The Trump administration announced a $20 billion reinsurance program through the U.S. International Development Finance Corporation (DFC) to cover maritime losses in the Persian Gulf, as U.S. crude oil prices surged more than 12% Friday to above $90 per barrel amid halted tanker traffic through the Strait of Hormuz.
- The DFC will insure losses up to $20 billion on a rolling basis for oil tankers and other maritime vessels operating in the region.
- The DFC and U.S. Treasury are coordinating with U.S. Central Command to implement the program.

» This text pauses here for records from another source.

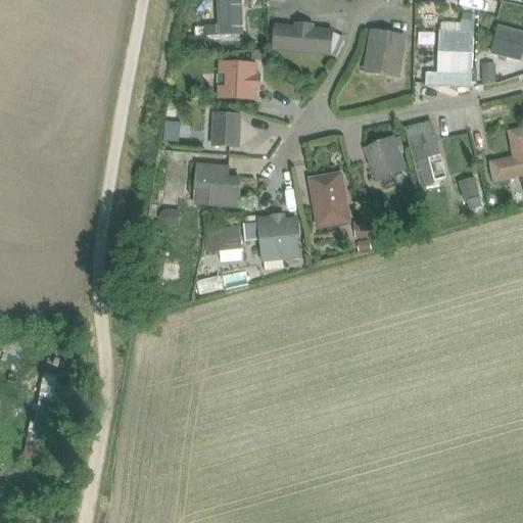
[(210,0),(198,0),(199,12),(211,11),(210,0)]
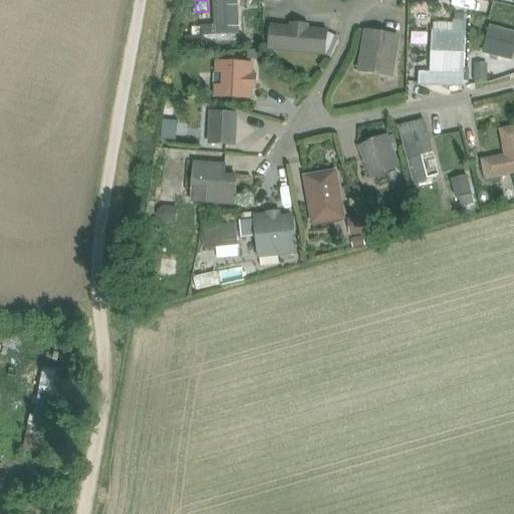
[(240,35),(237,0),(214,0),(216,36),(240,35)]
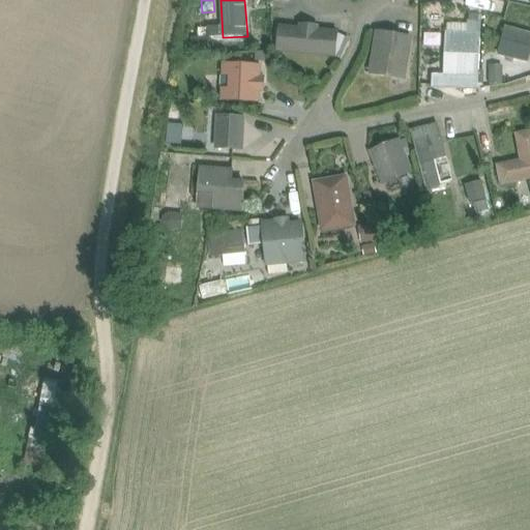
[(431,88),(478,90),(478,85),(478,71),(480,22),(468,22),(468,32),(445,31),(443,75),(432,74),(431,88)]
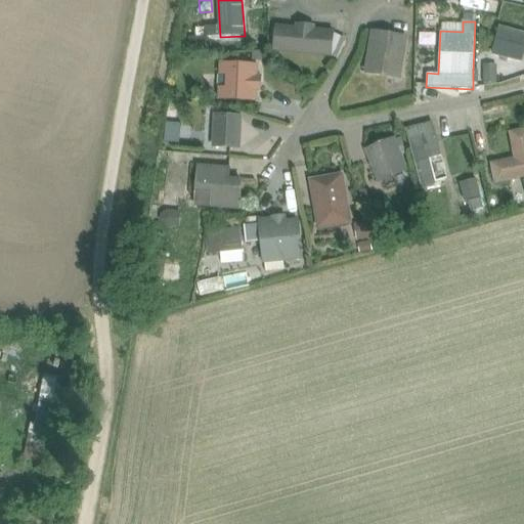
[(273,52),(333,57),(336,31),(316,29),(316,26),(296,24),(296,27),(275,25),(273,52)]
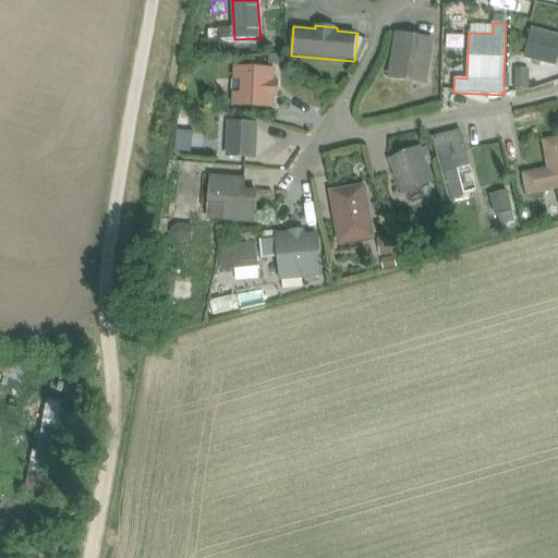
[(557,34),(532,28),(524,59),(557,68),(557,61),(557,34)]
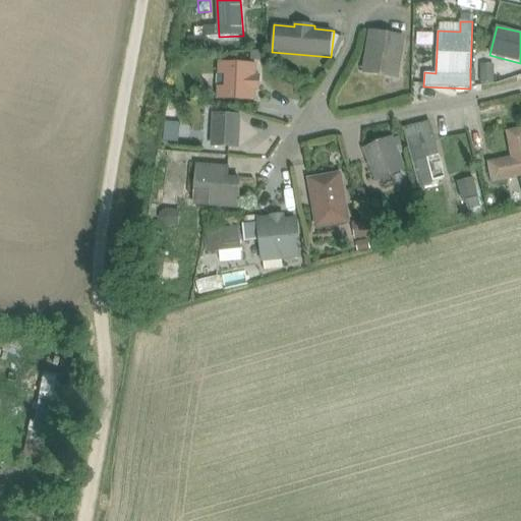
[(362,72),(399,78),(406,36),(369,30),(362,72)]
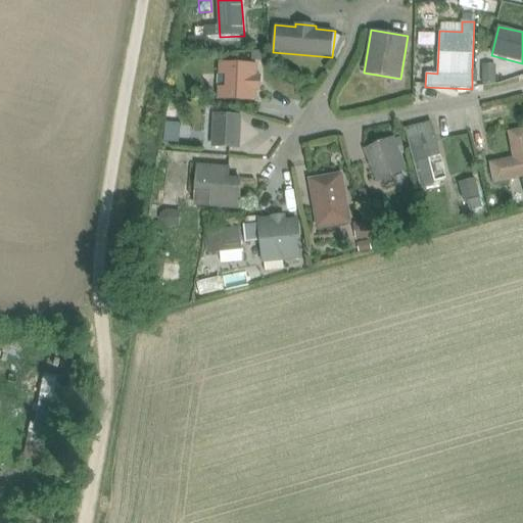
[(179,32),(176,49),(184,51),(187,33),(179,32)]
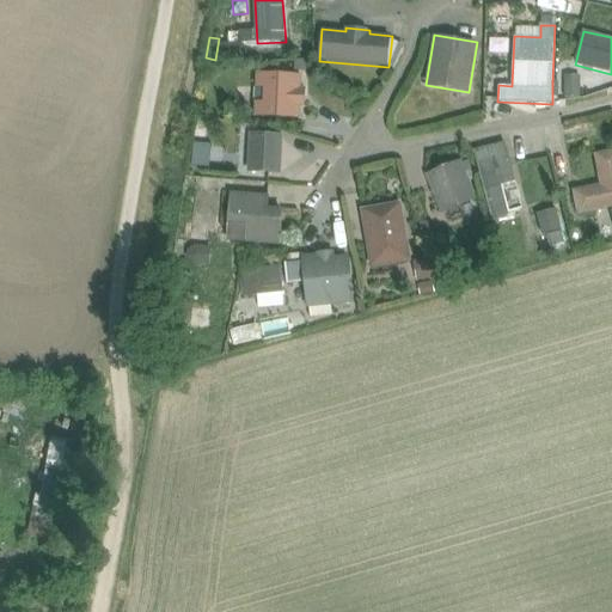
[(221,43),(222,62),(242,61),(240,42),(221,43)]
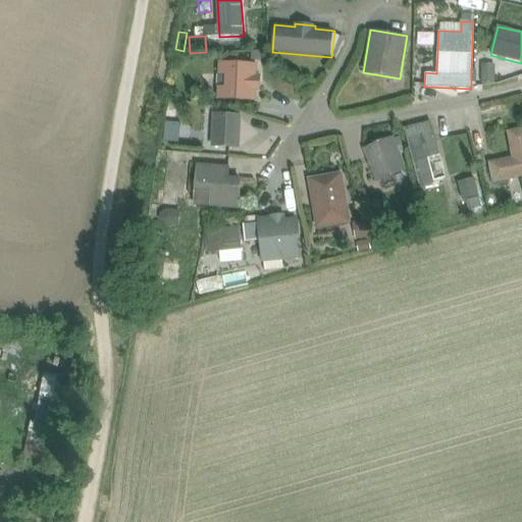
[(252,51),(251,60),(264,60),(264,52),(252,51)]
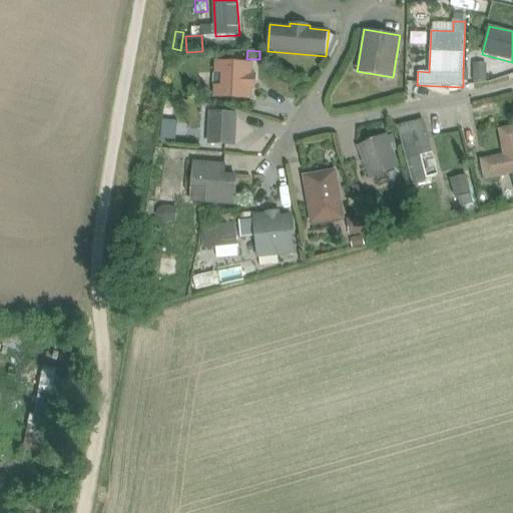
[(215,61),(214,75),(220,75),(220,85),(213,84),(213,98),(251,100),(251,89),(255,89),(257,74),(252,73),(253,62),(215,61)]
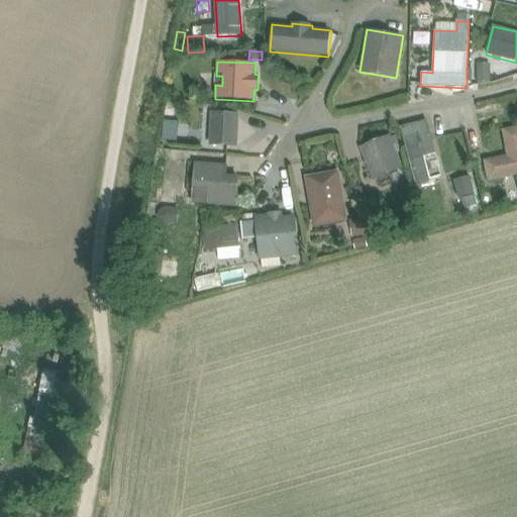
[(479,83),(491,84),(491,66),(479,66),(479,83)]
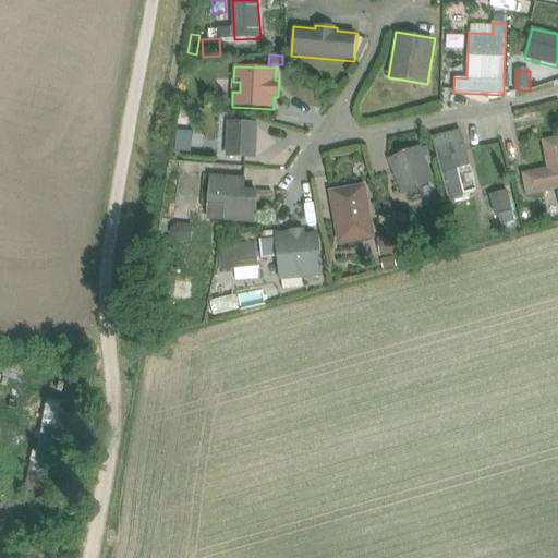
[(228,154),(254,155),(255,123),(229,122),(228,154)]
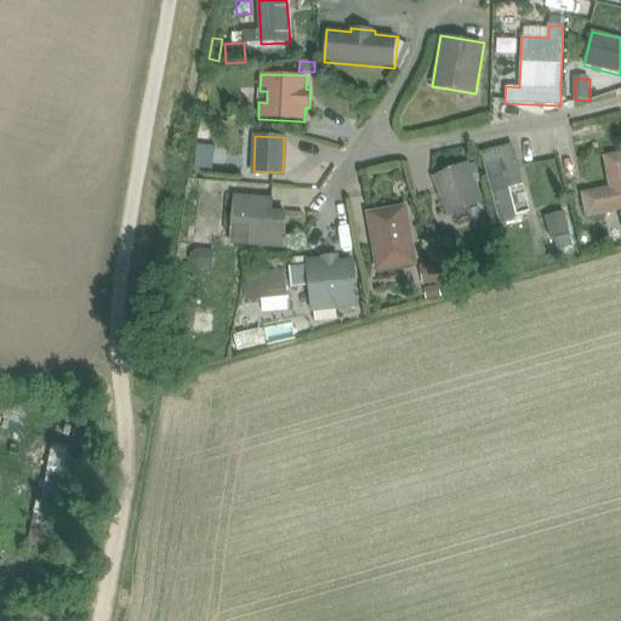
[(480,153),(500,223),(518,218),(510,189),(524,186),(512,144),(480,153)]
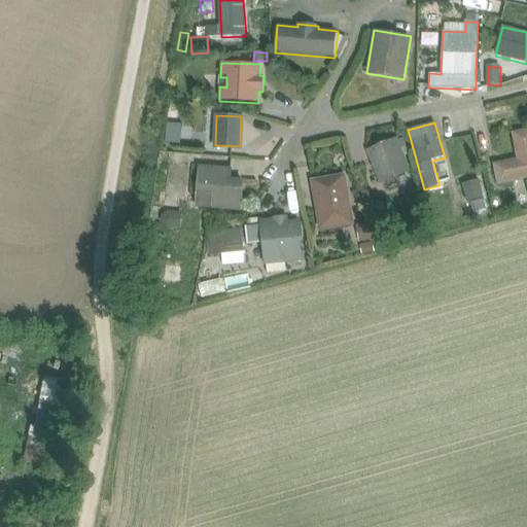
[(500,184),(526,179),(526,132),(515,135),(520,162),(496,166),(500,184)]
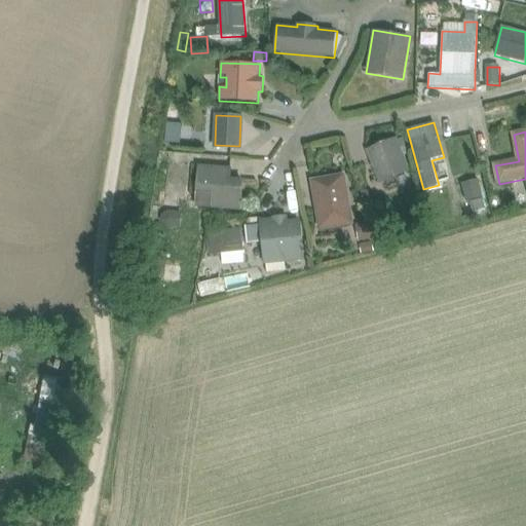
[(410,172),(397,138),(366,149),(380,184),(410,172)]
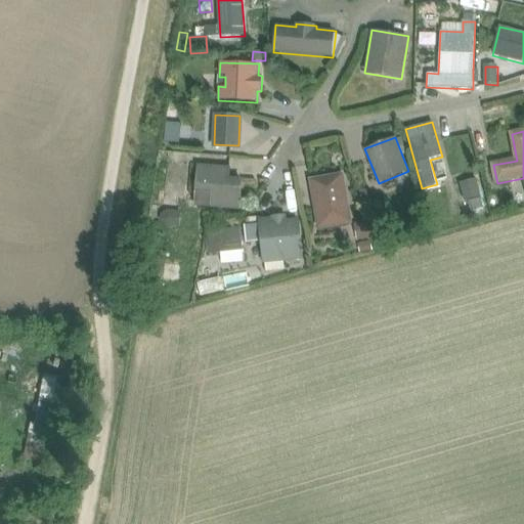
[(197,165),(194,191),(212,193),(211,207),(241,210),(243,179),(230,178),(230,168),(197,165)]
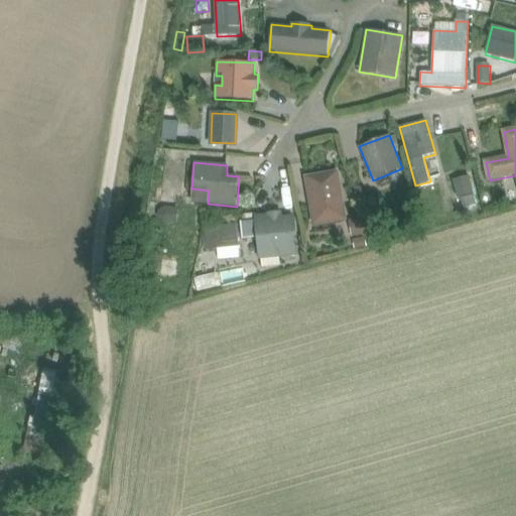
[(339,170),(304,176),(312,226),(346,221),(348,220),(339,170)]
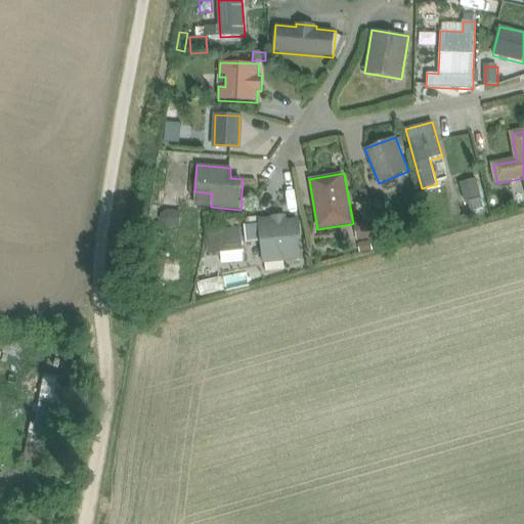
[(463,184),(468,202),(483,198),(479,180),(463,184)]
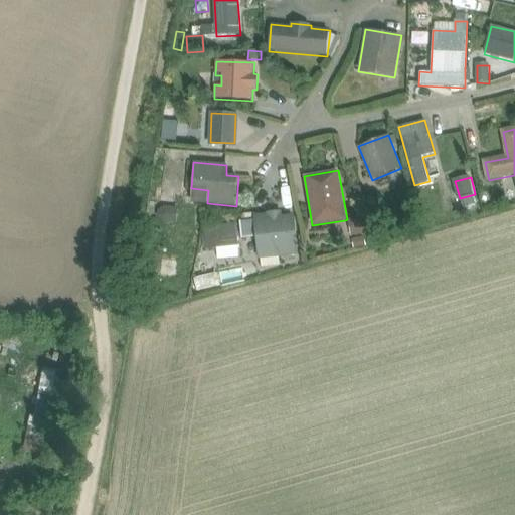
[(162,222),(177,223),(178,208),(164,206),(159,210),(158,217),(162,222)]
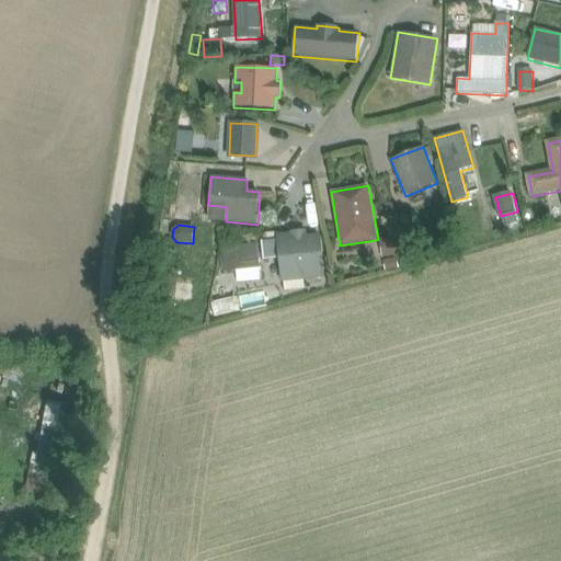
[(265,260),(278,258),(281,283),(324,278),(320,235),(307,236),(307,230),(289,231),(289,233),(276,235),(277,240),(263,242),(265,260)]
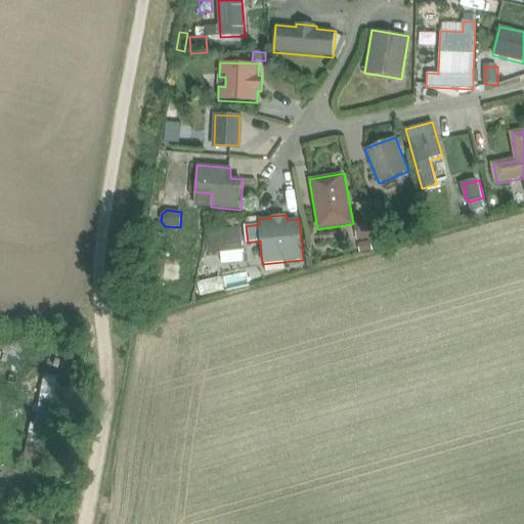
[(373,221),(355,224),(357,241),(376,237),(373,221)]
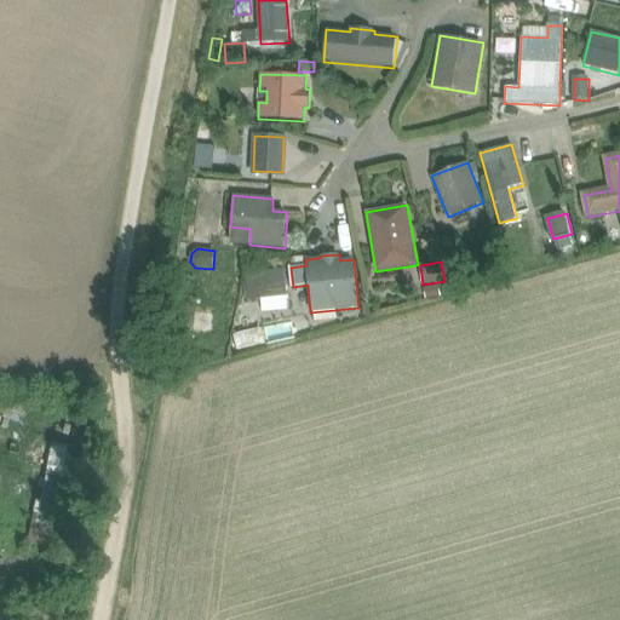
[(250,300),(290,296),(286,270),(247,275),(250,300)]
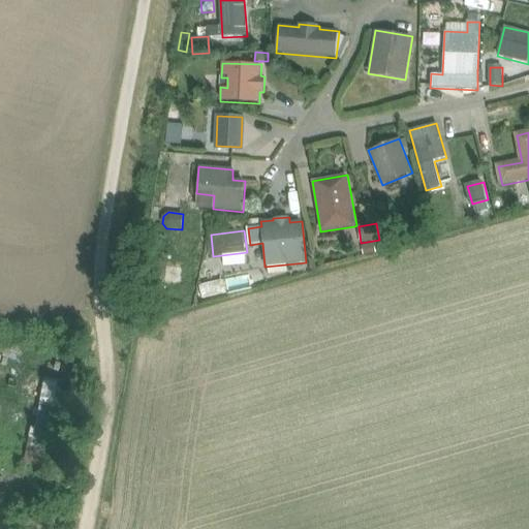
[(376,253),(374,244),(362,247),(364,255),(376,253)]
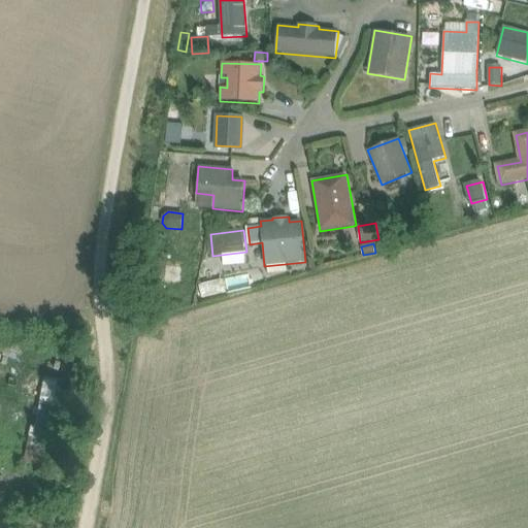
[(162,283),(180,285),(184,262),(164,260),(162,283)]
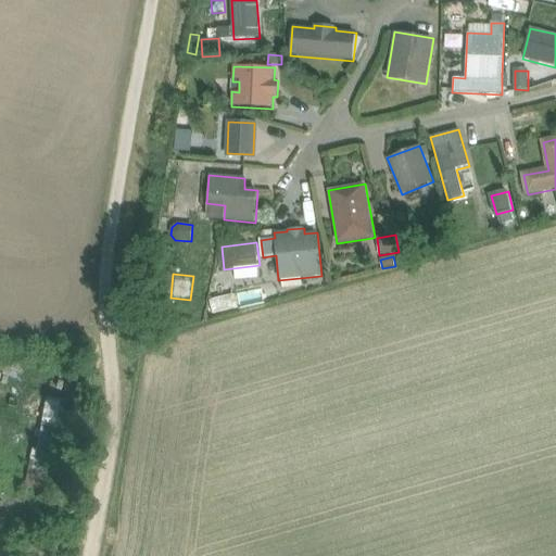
[(236,294),(210,301),(213,314),(239,308),(236,294)]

- Tanker traffic in the Persian Gulf remains largely at a standstill due to the Iran conflict, with several vessels reportedly attacked in recent days.
- Some Gulf producers have begun cutting output as exports through the Strait are disrupted.
- The Strait of Hormuz handles roughly 20% of global crude oil consumption and about 20% of global liquefied natural gas exports.
- President Donald Trump previously said the U.S. would provide insurance support and Navy escorts to commercial vessels if needed.
Relevant Companies
- Exxon Mobil ($XOM) – Major global crude producer with exposure to international oil markets.
- Chevron ($CVX) – Integrated oil company impacted by global crude price movements and Middle East supply flows.
- Cheniere Energy ($LNG) – U.S. LNG exporter potentially affected by global LNG trade disruptions through the Strait.
Editor’s Note: This is a developing story. This article may be updated as more details become available.